16. The system according to claim 15 wherein the tray further comprises upwardly sloping perimeter walls.

17. The system according to claim 15 wherein the surface at least in part includes a deposit of a glue layer or of a talc layer.

18. The system according to claim 1 further comprising a plurality of fittings connecting the tubes to their respective detector stations.

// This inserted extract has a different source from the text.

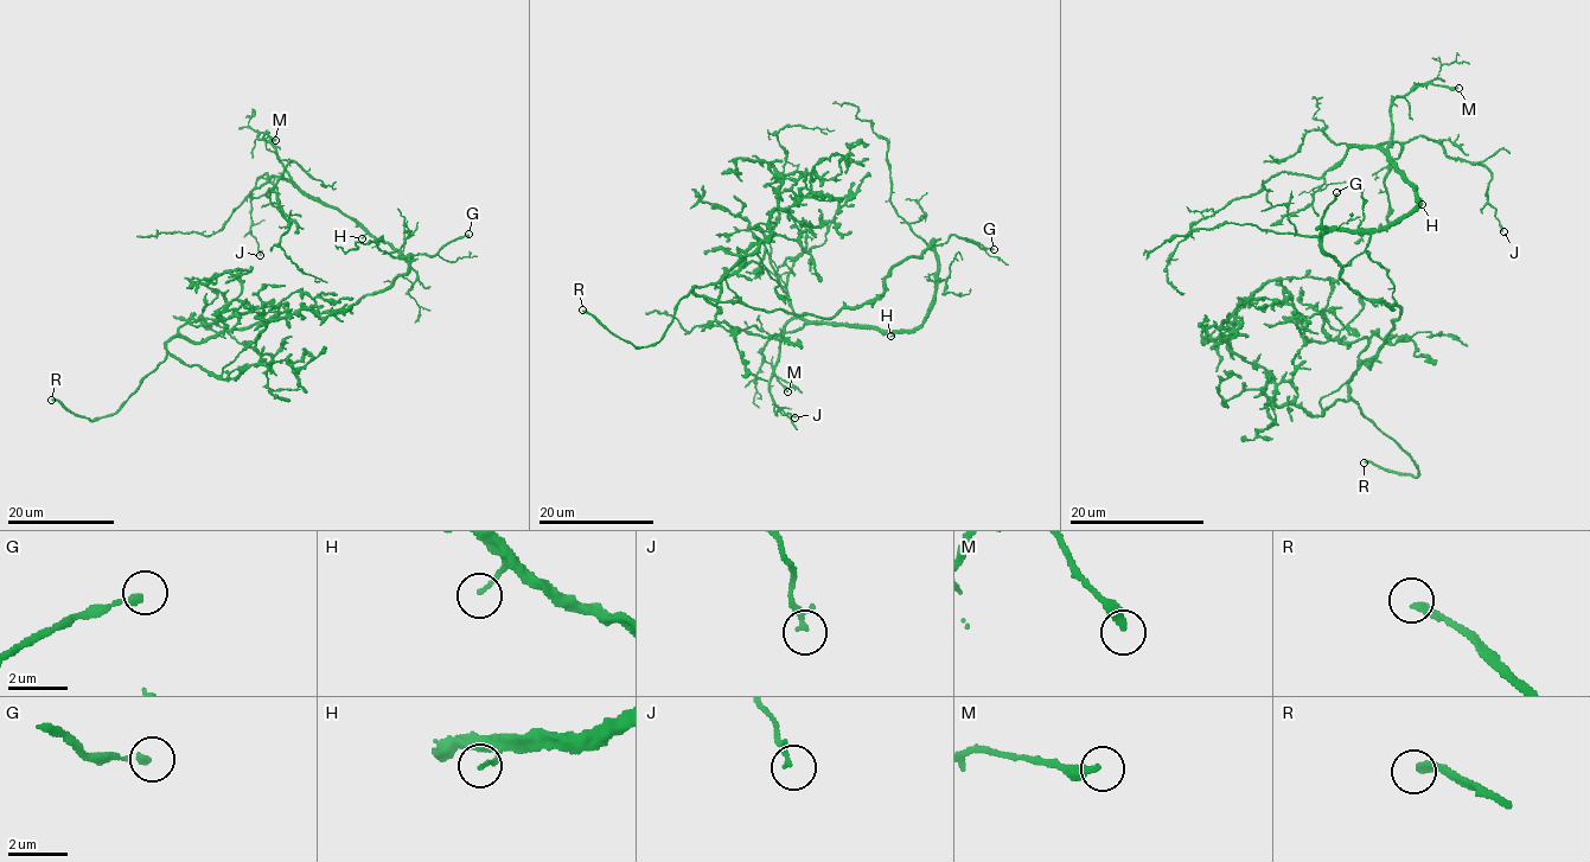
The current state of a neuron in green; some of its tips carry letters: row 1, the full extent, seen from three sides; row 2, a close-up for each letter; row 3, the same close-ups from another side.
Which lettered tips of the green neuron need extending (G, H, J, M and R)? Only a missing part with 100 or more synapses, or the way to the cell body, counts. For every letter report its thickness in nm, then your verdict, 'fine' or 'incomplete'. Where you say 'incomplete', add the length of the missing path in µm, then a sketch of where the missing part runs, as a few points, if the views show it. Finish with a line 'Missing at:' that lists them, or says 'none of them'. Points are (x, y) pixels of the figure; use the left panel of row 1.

19. A method for detecting bed bugs comprising:

(1) arranging adjacent a suspected bed bug infested area a detection system comprising:

a container comprising a receiving chamber for holding solidified carbon dioxide, an opening in the container communicating with and of sufficient size to insert the solidified carbon dioxide into the receiving chamber, a removable cover fitting over the opening, a plurality of channels formed in walls of the container, the channels allowing flow from the container of carbon dioxide to exit outside the wall of the container, exit occurring at exit ports;

a plurality of bed bug detector stations, each station attached to one of the plurality of tubes, each of the stations formed of a housing with open first and second ends, and a trapping chemical being deposited within each housing;

(2) charging the receiving chamber with solidified carbon dioxide;

(3) positioning at various locations in the area the plurality of bed bug detector stations;

(4) examining at a subsequent time the detector stations to check for captured bedbugs.